Out of the House | Teen Ink

Out of the House MAG

July 12, 2021
By Anonymous

Whenever the clock creeps past 9 a.m., a vague feeling of discomfort washes over me. Before then, I’m fine. I’m supposed to be at home, waking up, eating breakfast, brushing my teeth. Everyone else is doing the same thing. All the other soon-to-be high school seniors in the sweltering days of July. But then 9 a.m. rolls around, and people march off to their summer internships, interesting jobs, and exclusive camps. But me? I stay. Stay in the house, without my internship, because I didn’t get accepted to the one I wanted. Sure, I have a grocery store job and do community service, but those are just so, perilously ... generic. They won’t pop off the page when an admissions officer glances at it.

My parents try not to pressure me. But at 9 a.m., I can feel the silent questions start to roll in like a fog, pushing against my mental defenses: Why aren’t you doing something? No, not reading, or occasionally volunteering. Something...well, you know! In my head, I shoot back responses I could never muster up the confidence to say in real life: Oh, you mean something for college? No, I know this isn’t really just for me, stop trying to convince me otherwise. The imaginary retort satisfies me for a moment, before the anxiety returns.

My sister, a year older than me, graduated about a month ago. She decided to postpone applying to colleges for a year, unsure of where exactly she wanted to go. For her, the silent questions are more explicit. There’s an urgency in my parents’ voices as they say “Come downstairs!” or “You need to get a job!” Occasionally, the urgency disappears, and with utter resignation they ask, “What’s going on?”

I don’t want that to be me. I don’t want the silent questions to turn explicit as I wallow in my indecision. So I need to get out of the house, and I pounce on any chance I get. The library is my respite, and I’m close enough to the local one and another two that I’m usually able to find shelter during the week. There, I can hunker down and just read, just be myself. But the fog is ever-present, and it reaches me in the library as well. There, I oscillate between self-acceptance and stifling anxiety. One moment I’m reading history, and the next, I rush to my computer in a desperate search for any internships that might still be on offer. It’s an impossible search.

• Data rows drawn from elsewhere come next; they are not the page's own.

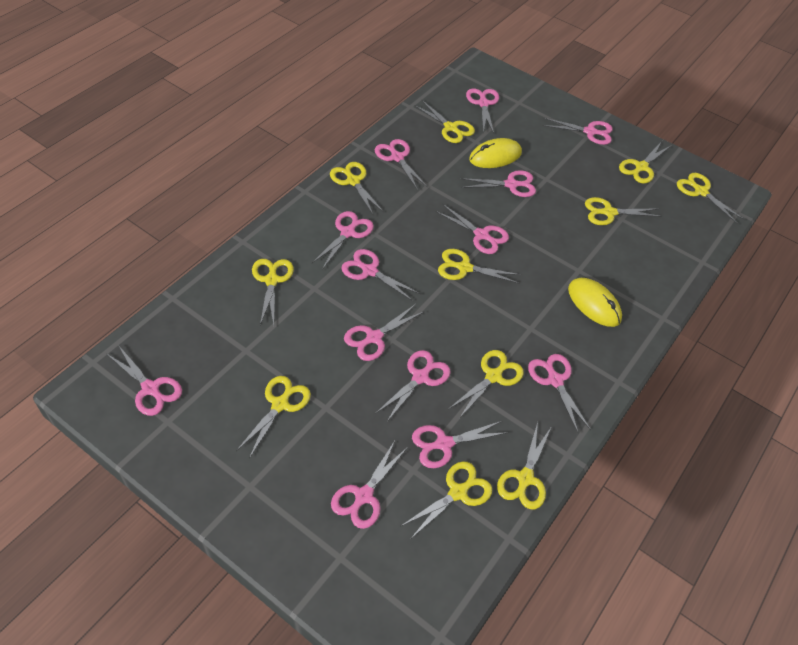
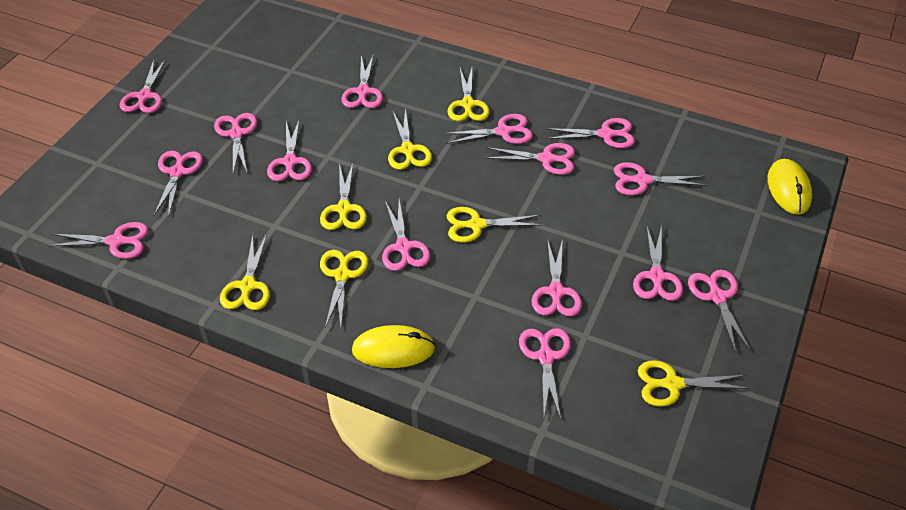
pink scissors: 13 -> 15
yellow scissors: 11 -> 7

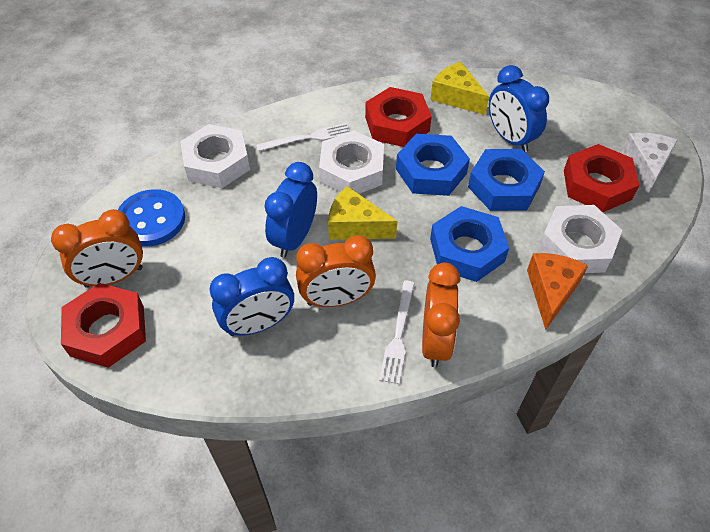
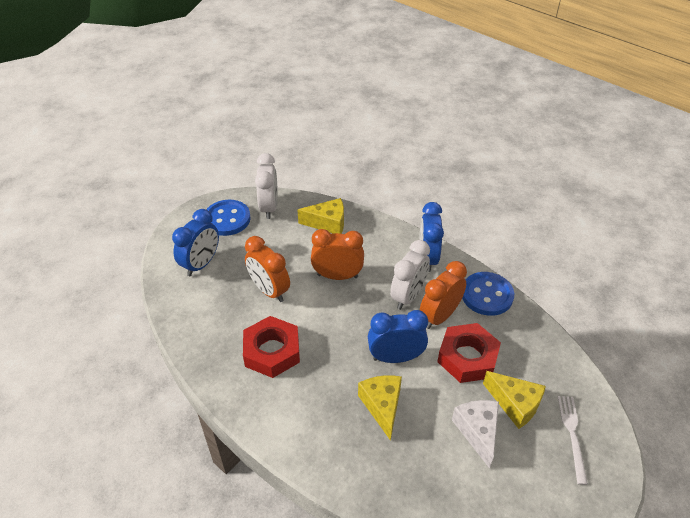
blue button: 1 -> 2
blue nut: 3 -> 0
orange cheese: 1 -> 0
red nut: 3 -> 2
white clock: 0 -> 2
white fork: 2 -> 1
white nut: 3 -> 0
yellow cheese: 2 -> 3

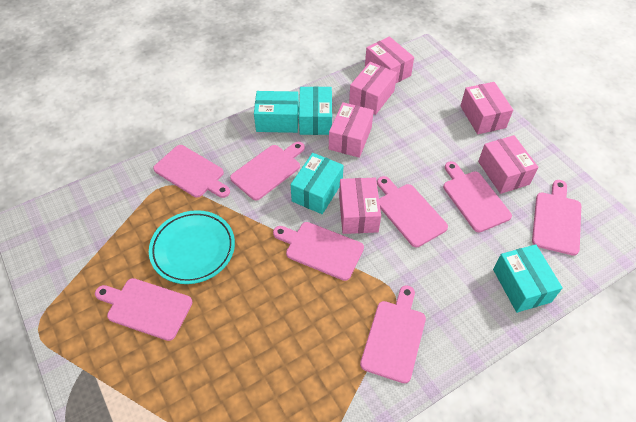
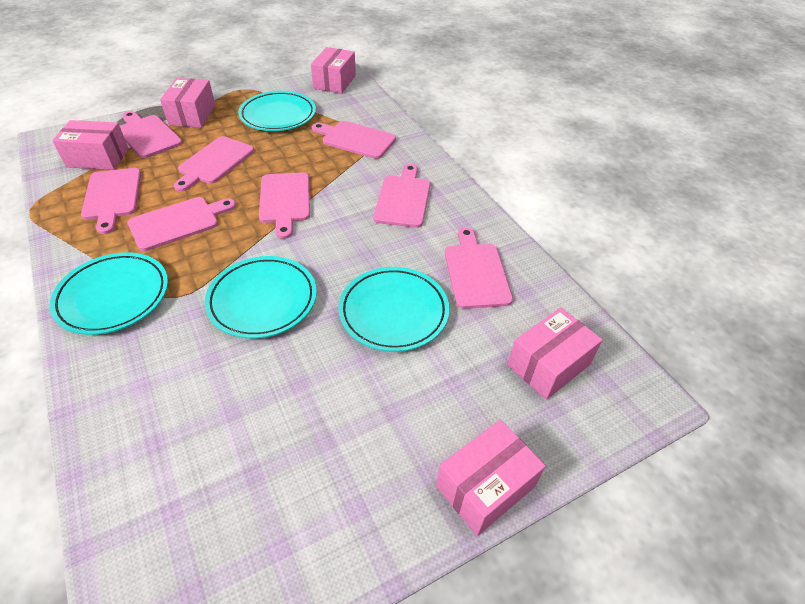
pink box: 6 -> 5
turquoise box: 4 -> 0
turquoise plate: 1 -> 4

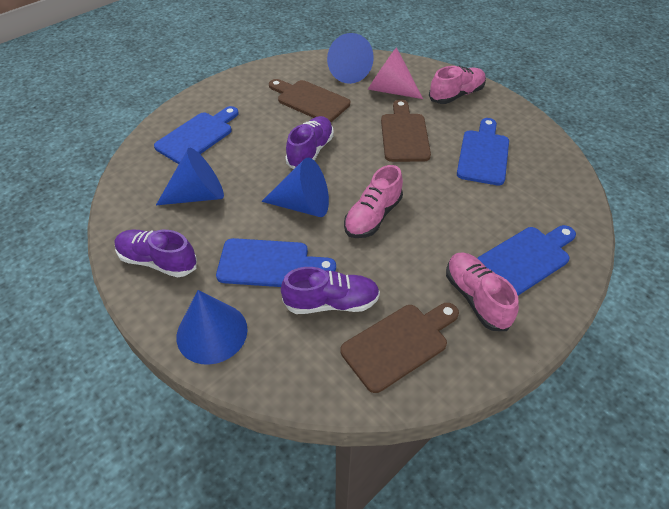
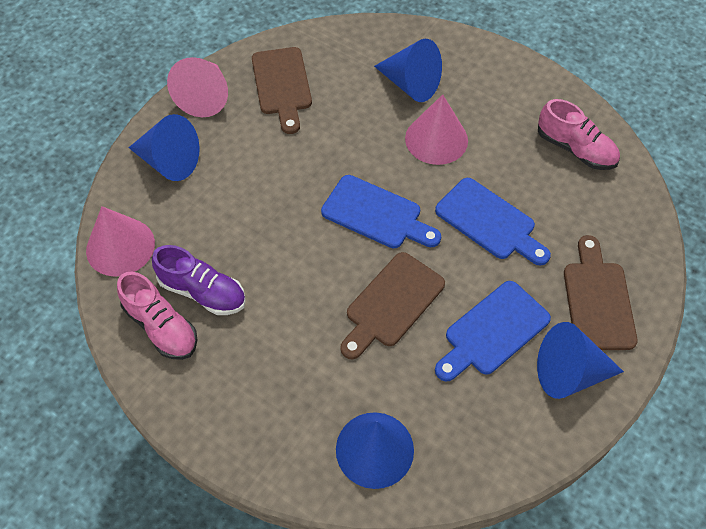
blue cutting board: 4 -> 3
pink cone: 1 -> 3
pink shoe: 3 -> 2
purple shoe: 3 -> 1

Even going downstairs is difficult. I want to be able to sit in the kitchen and goof off with my dad, or talk about my friends with my mom. But college is an ever-present, unwelcome guest in our house, always lurking in the background, waiting to assert its importance. I avoid downstairs even more when there are guests over, who can’t help but to ask a rising senior where they’re looking and which extracurriculars they’re doing. And what do I do then? I can’t exactly lie with my parents around. No, I’d have to tell the truth, and feel their imaginary waves of judgment roll over me.

Gradually, I’ve settled into a middle ground. I’ll increase my work hours, do some more volunteering, and try my best to snag an impressive-sounding opportunity, if one still exists this late in the summer. Not for me, or even, really, for college. Mostly just so I can go downstairs again.


The author's comments:

When college pushes you out of the house.